__STATED EXERCISE__.
Render the part of the entries that opens with the line containing "order: Fagales" and closes with the line containing "common name: European hazel" as a two-column CSV with the headers field and value. Give one row per line, with each field in quotation marks and any line breaks replaced by spaces.

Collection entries
▶
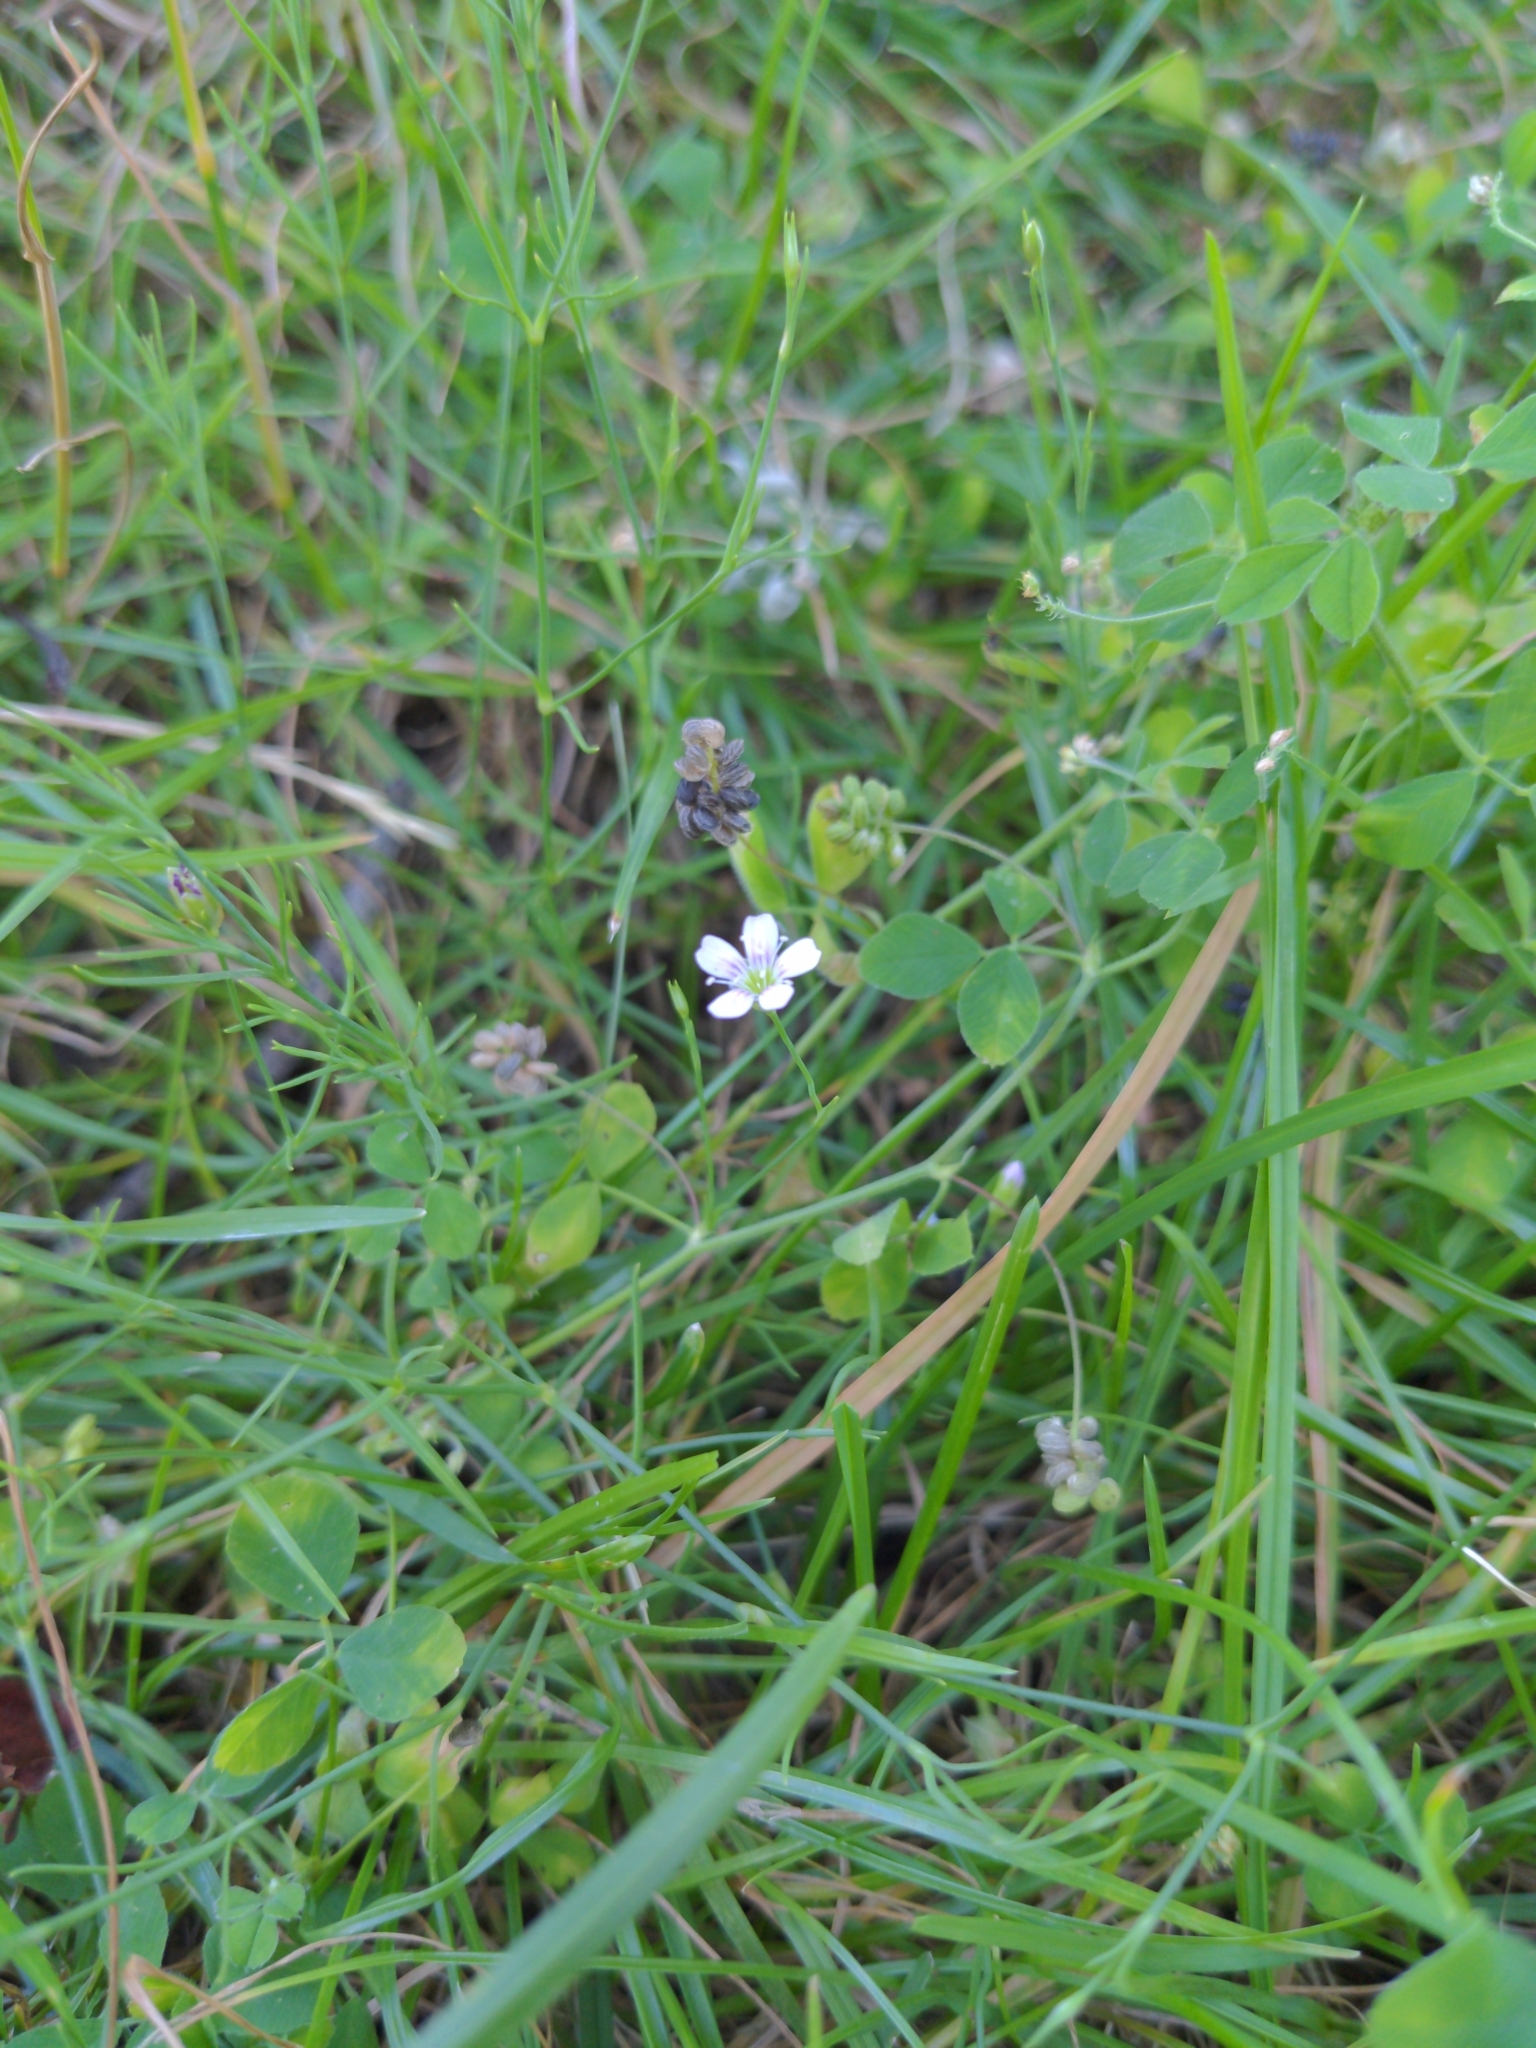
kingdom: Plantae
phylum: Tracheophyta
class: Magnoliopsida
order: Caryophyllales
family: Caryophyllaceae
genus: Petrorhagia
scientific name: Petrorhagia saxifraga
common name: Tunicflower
◀
▶
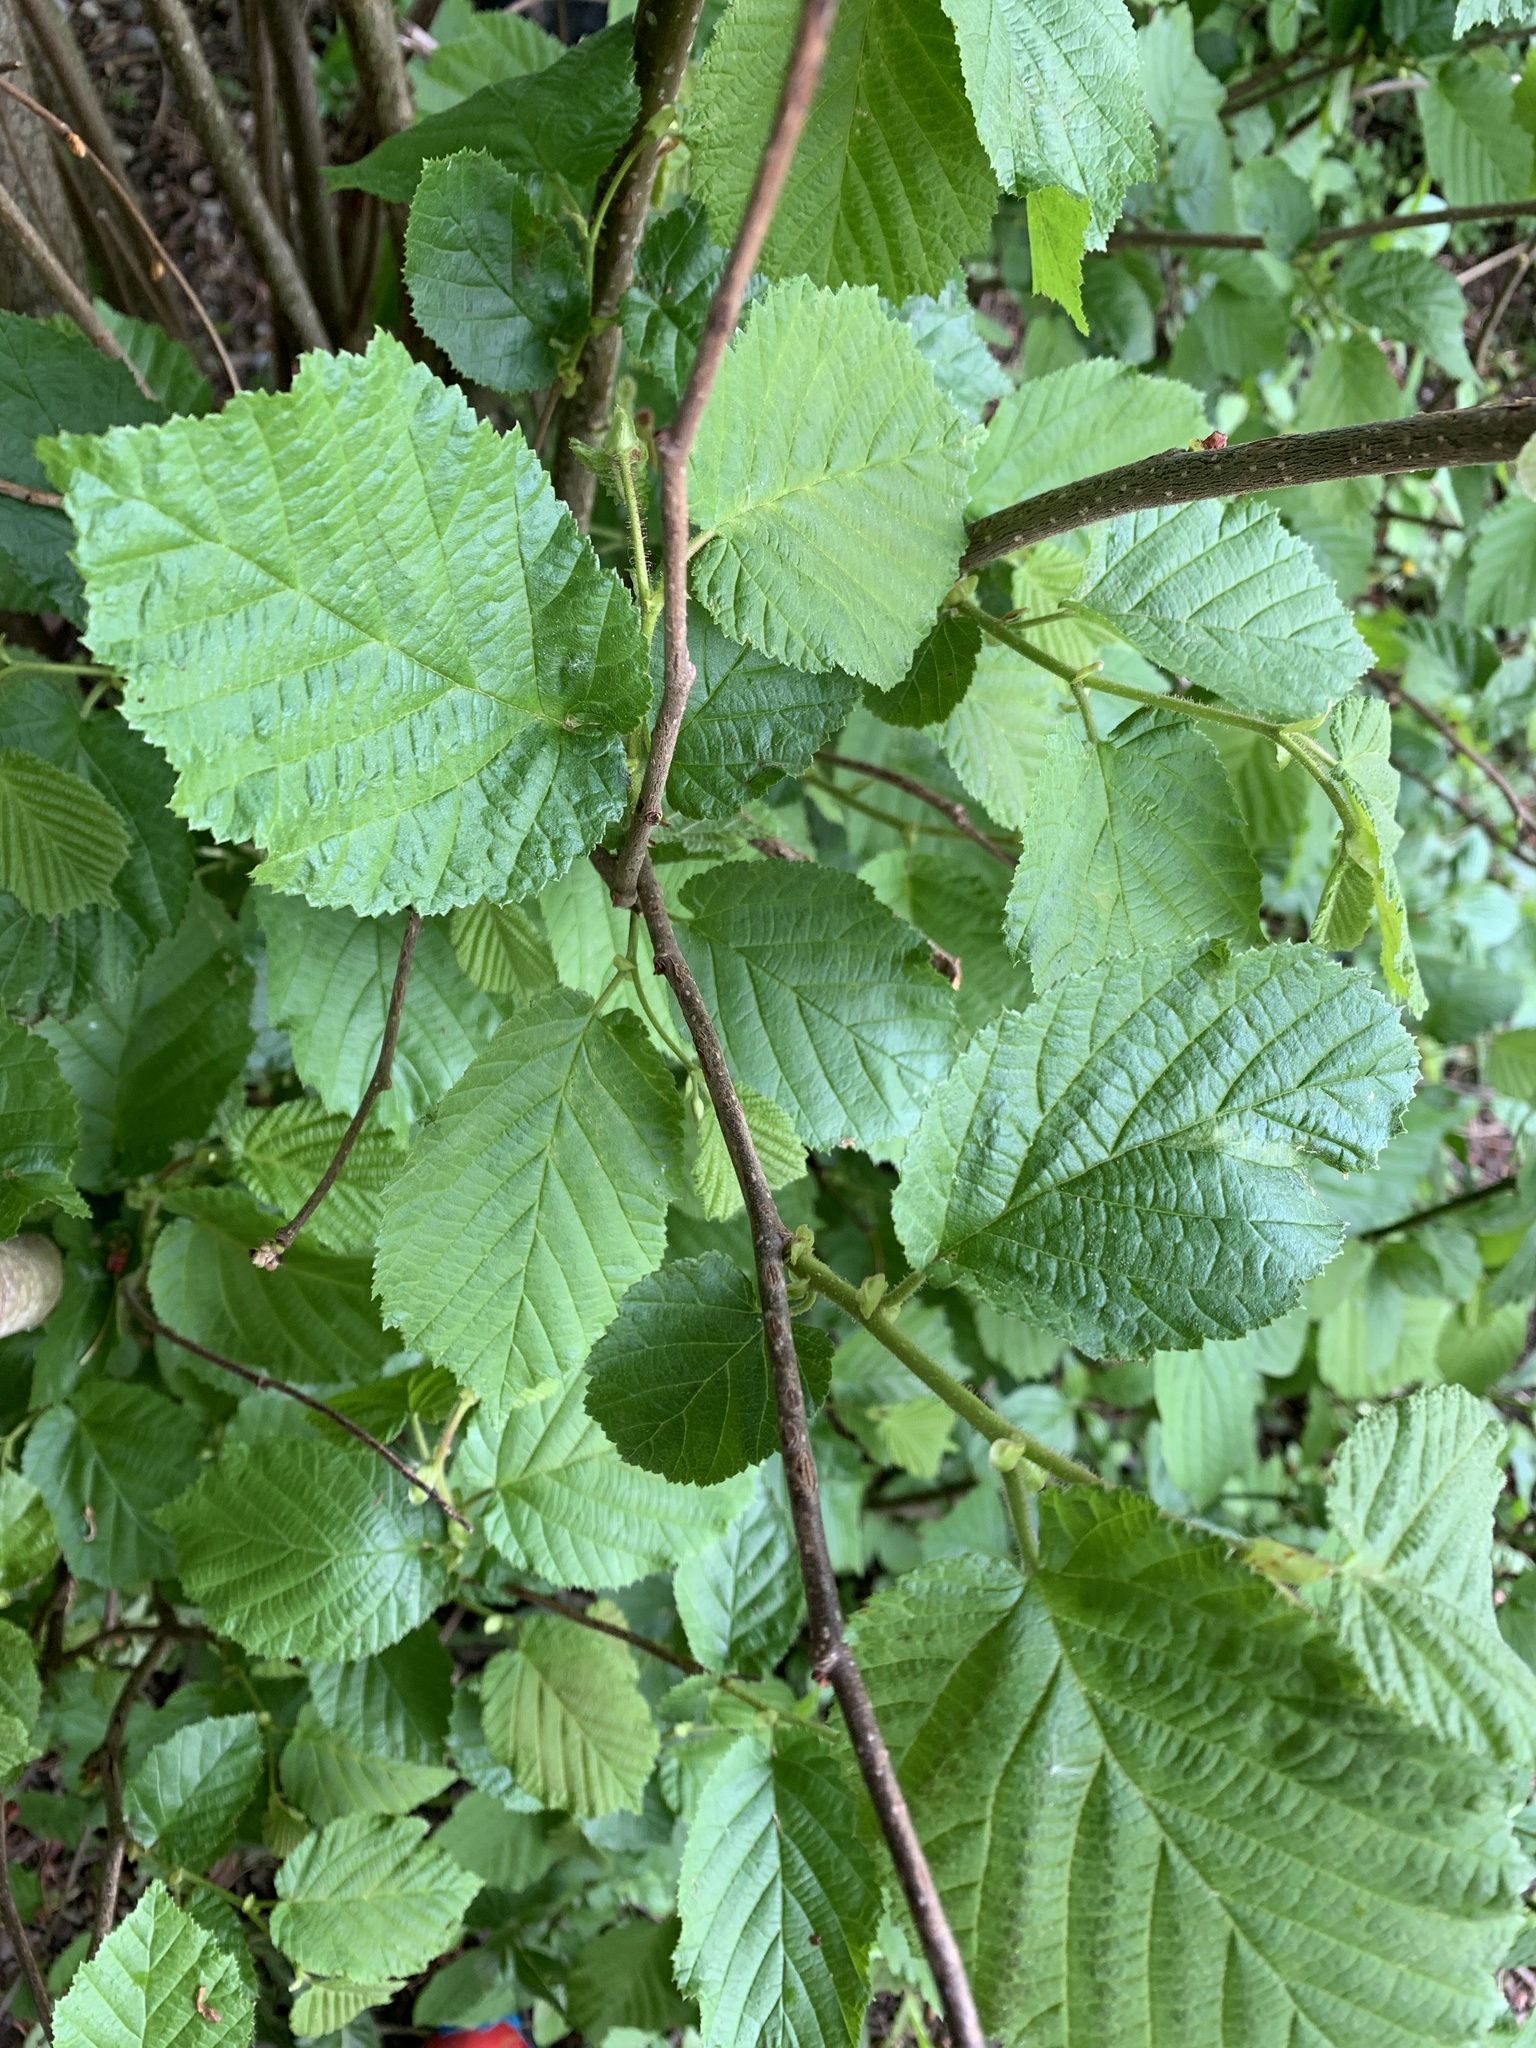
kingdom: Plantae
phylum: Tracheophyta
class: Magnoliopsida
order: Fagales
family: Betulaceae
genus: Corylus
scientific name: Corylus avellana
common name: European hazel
◀
__REPLY__.
field,value
"order:","Fagales"
"family:","Betulaceae"
"genus:","Corylus"
"scientific name:","Corylus avellana"
"common name:","European hazel"